Life After Death_ A History of the Afterlife in Western Religion - Alan Segal [158]
So far there is nothing that demands a literal reading of resurrection. Indeed, Psalms shows us that a terrible sickness like Hezekiah’s might certainly be treated as if the king had already been in Sheol, only to recover to normal life with God’s help, as we have seen so often in the conventional language of Psalms. It may also be the dominant metaphor for the recovery of the people after the siege. That means that the second, parallel line in Isaiah 26:19, which sounds so literal, may only be a restatement of the metaphor of regeneration: “For your dew is a radiant dew, and the earth will give birth to those long dead” (Isa 26:19b). Then the description of closing doors until the malevolence has gone by might be a literal reference to the siege with the Assyrian corpses still lying on the field of battle, like the firstborn dead of Egypt in the Exodus story.
That is speculation but so are all the other explanations of this passage. Even if unsubstantiated, this hypothesis shows that the passage does not have to be about the literal resurrection of the dead. Whatever else is true, in context, it is not a clear and impressive prophecy of literal future bodily resurrection.
So let us explore it further for a moment. The salvation of Jerusalem from the Assyrian menace in 701 BCE would have been seen as a mighty intervention from God, as is described in 2 Kings. The prophet would be explaining Israel’s deliverance as a miraculous intervention from God, balanced by punishment for the enemies of God. The Israelites who participated in the cult of the dead, perhaps also other idolaters, are included in the punishment, reasoning “measure for measure”: God will give these worshipers of the dead punishment from the dead. The dead will be His agents. Then the righteous, who were thought dead because they were surrounded by the Assyrians and truly given up for dead, will reemerge from the siege: “Your dead shall live, their corpses shall rise. O dwellers in the dust, awake and sing for joy!” (Isa 26:19). This also follows Hezekiah’s reemergence from his sickness, after being considered dead, even by the prophet Isaiah himself.
# # # # #
Written exercise 1 >>
In the extract on Isaiah 26:19, in what year was Jerusalem saved from the Assyrian menace?
Written exercise 2 >>
Please copy the extract on Isaiah 26:19 word for word, starting at "That is speculation" and ending at "future bodily resurrection.".
# # # # #
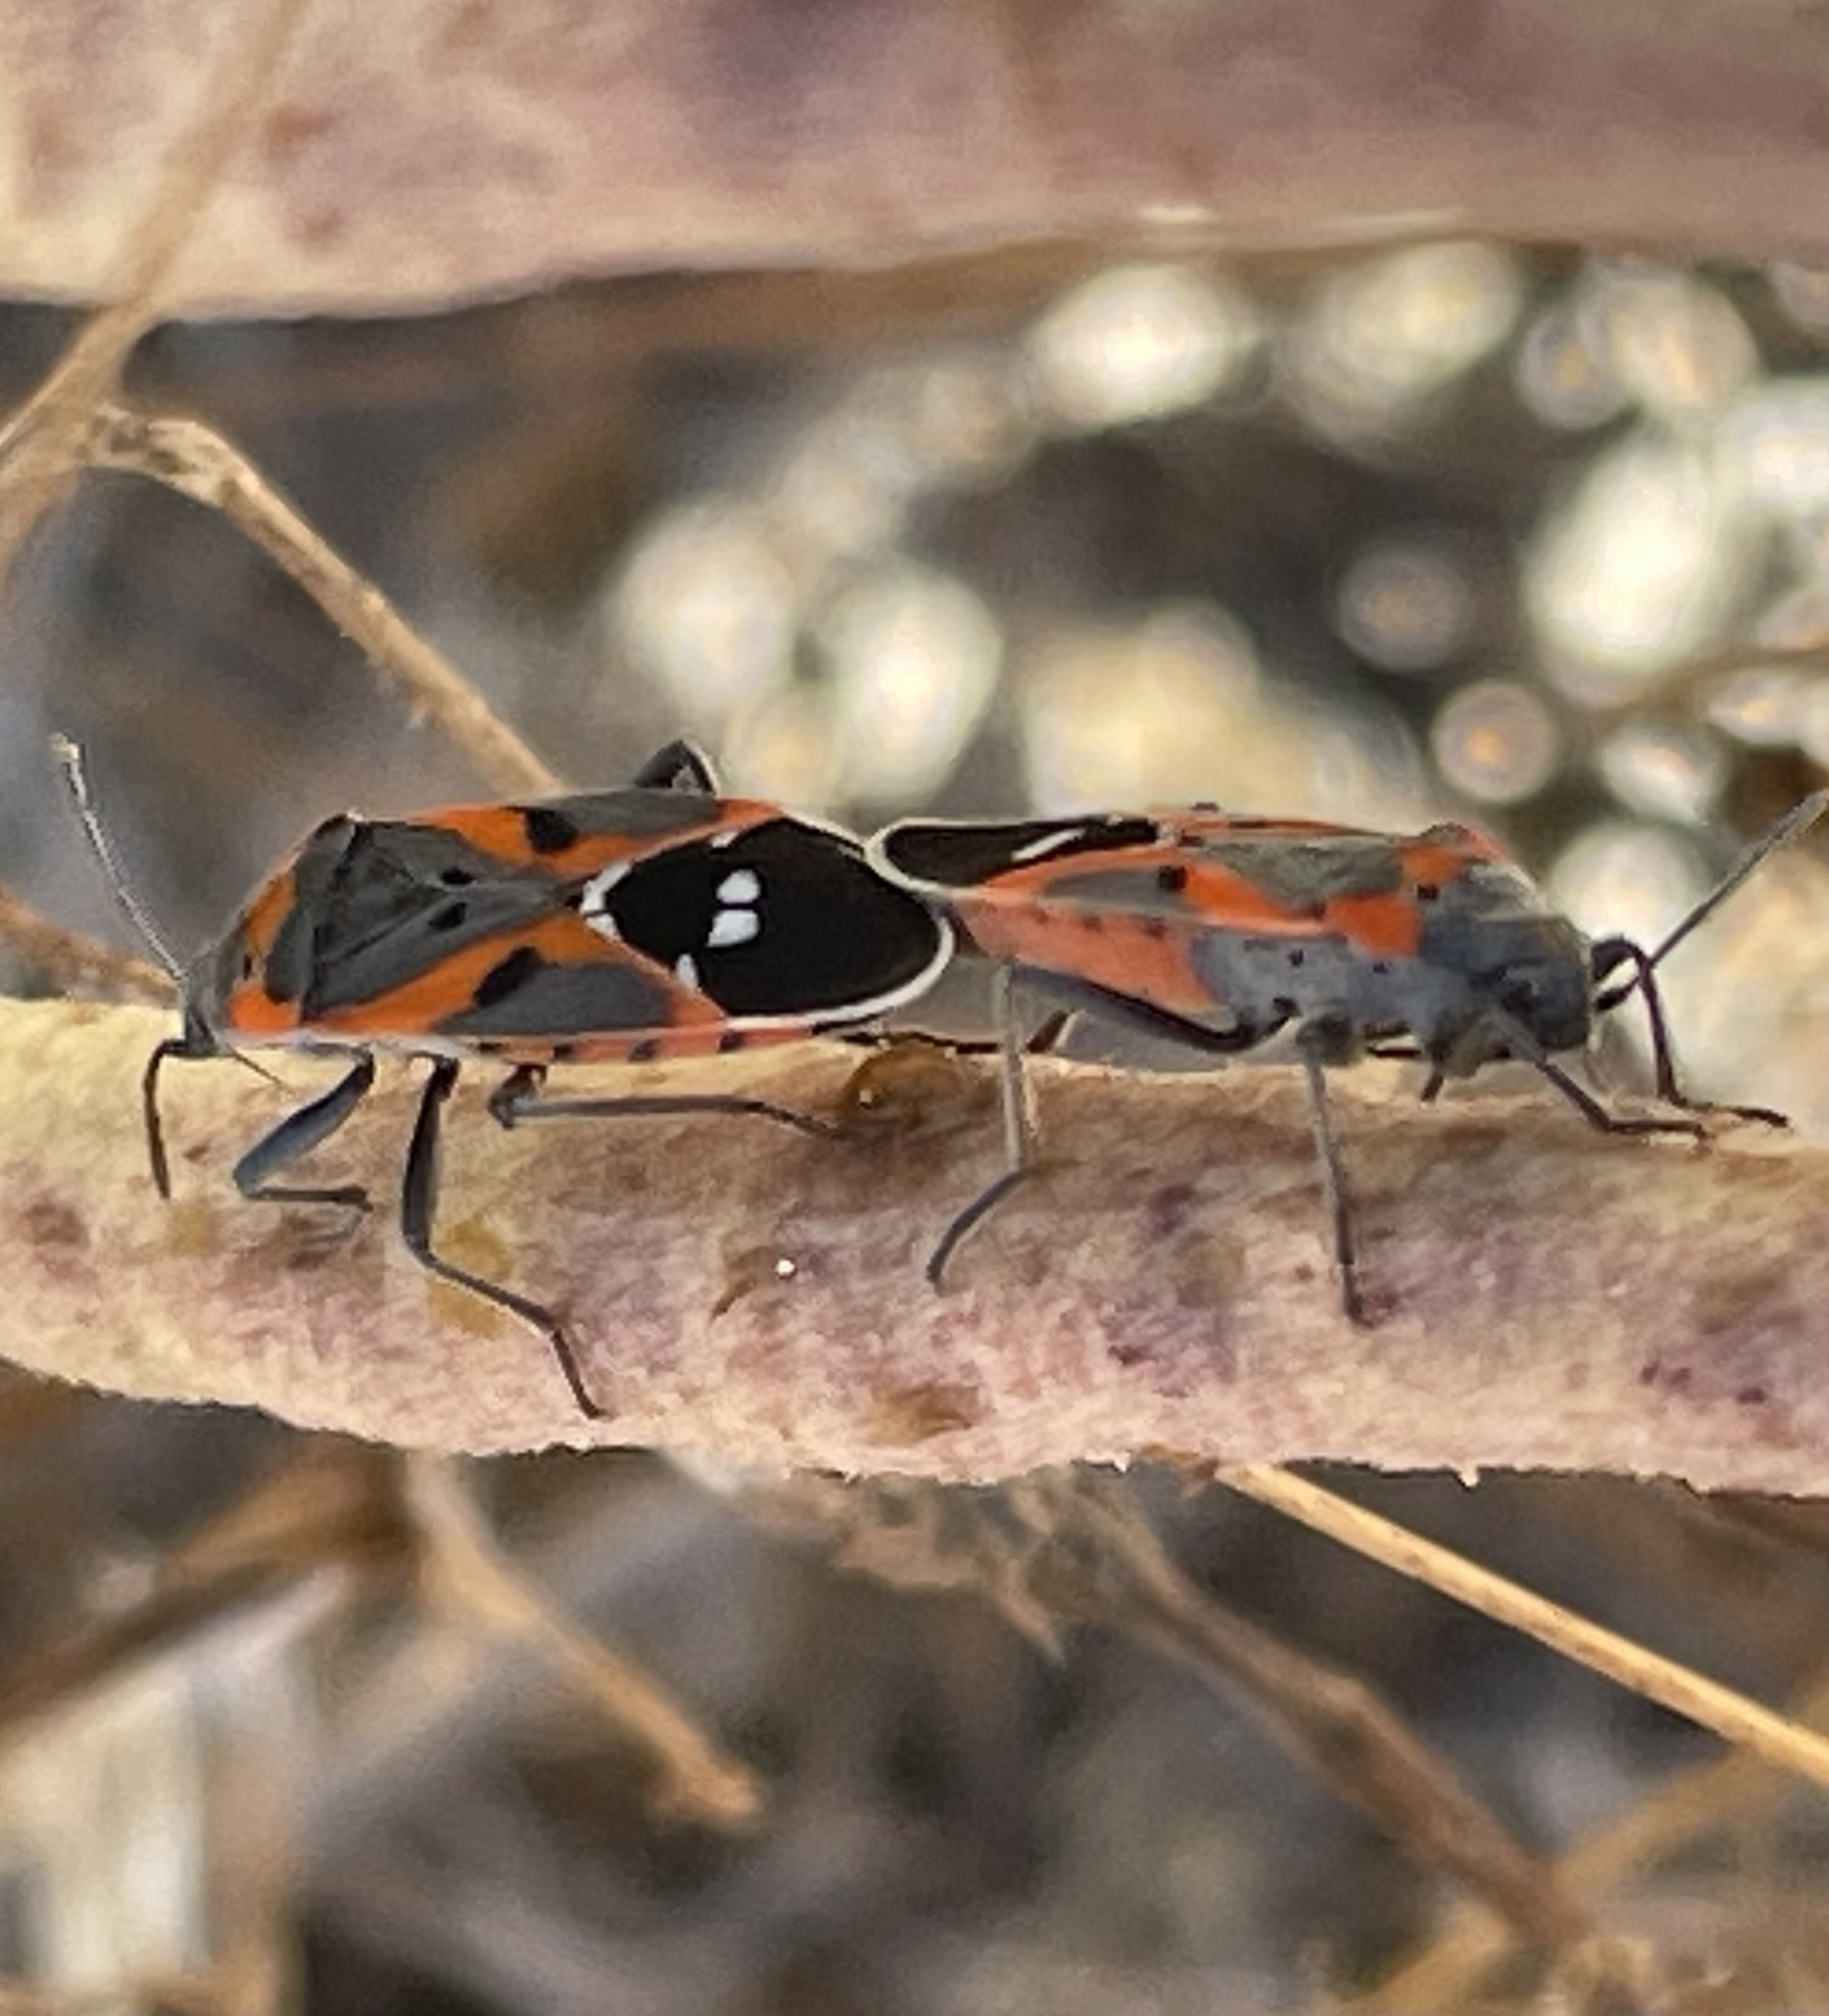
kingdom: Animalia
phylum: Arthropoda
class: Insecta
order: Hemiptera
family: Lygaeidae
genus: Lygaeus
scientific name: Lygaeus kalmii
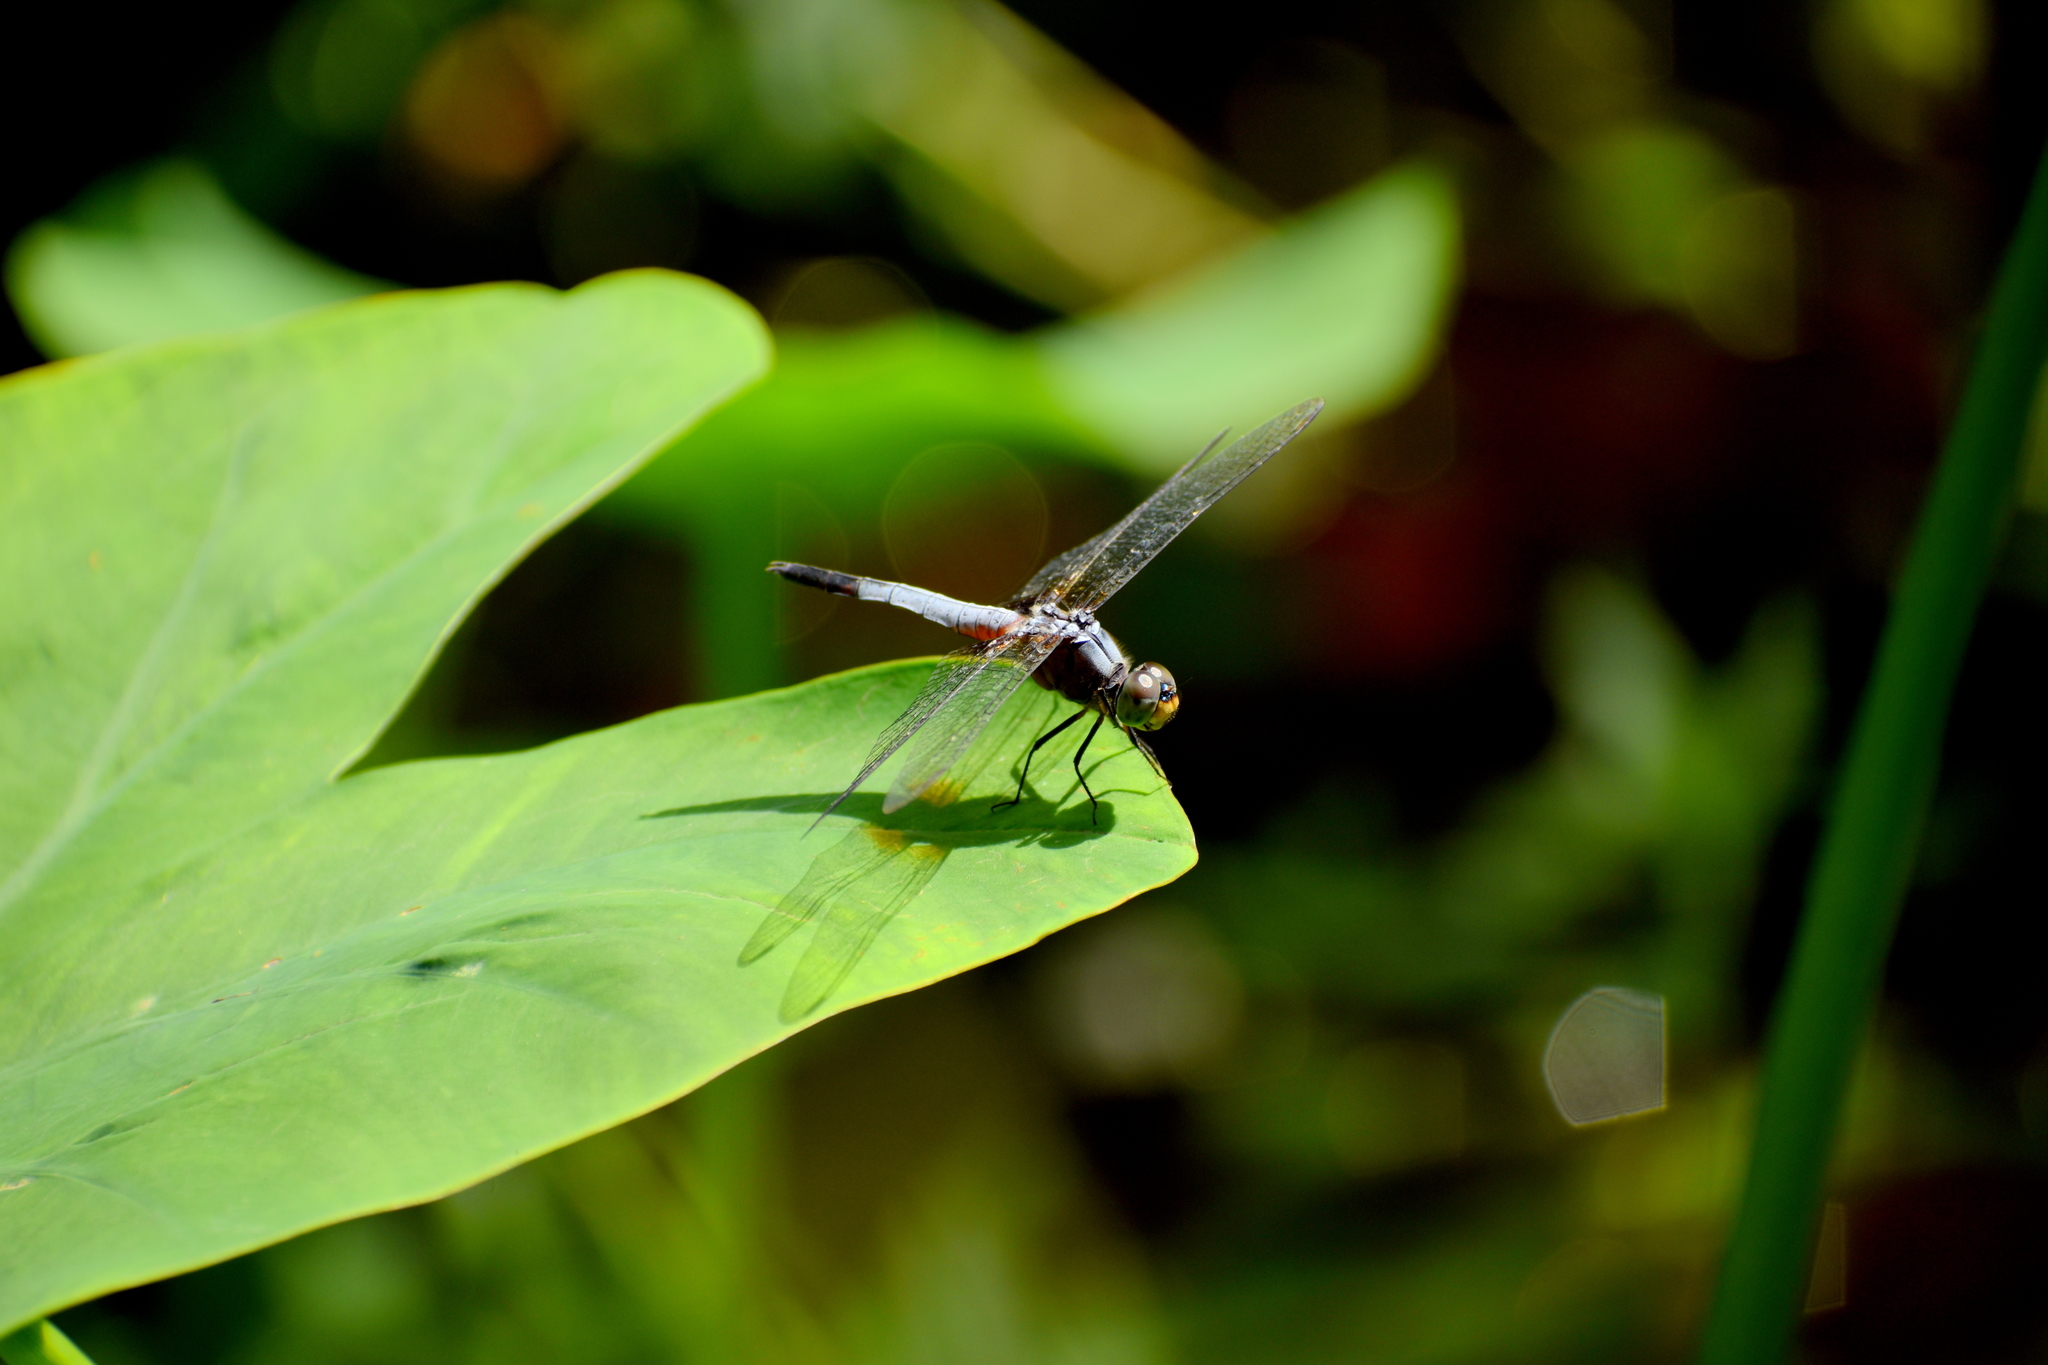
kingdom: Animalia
# # # # #
Finished answer 1 >>
701 BCE

Finished answer 2 >>
That is speculation but so are all the other explanations of this passage. Even if unsubstantiated, this hypothesis shows that the passage does not have to be about the literal resurrection of the dead. Whatever else is true, in context, it is not a clear and impressive prophecy of literal future bodily resurrection.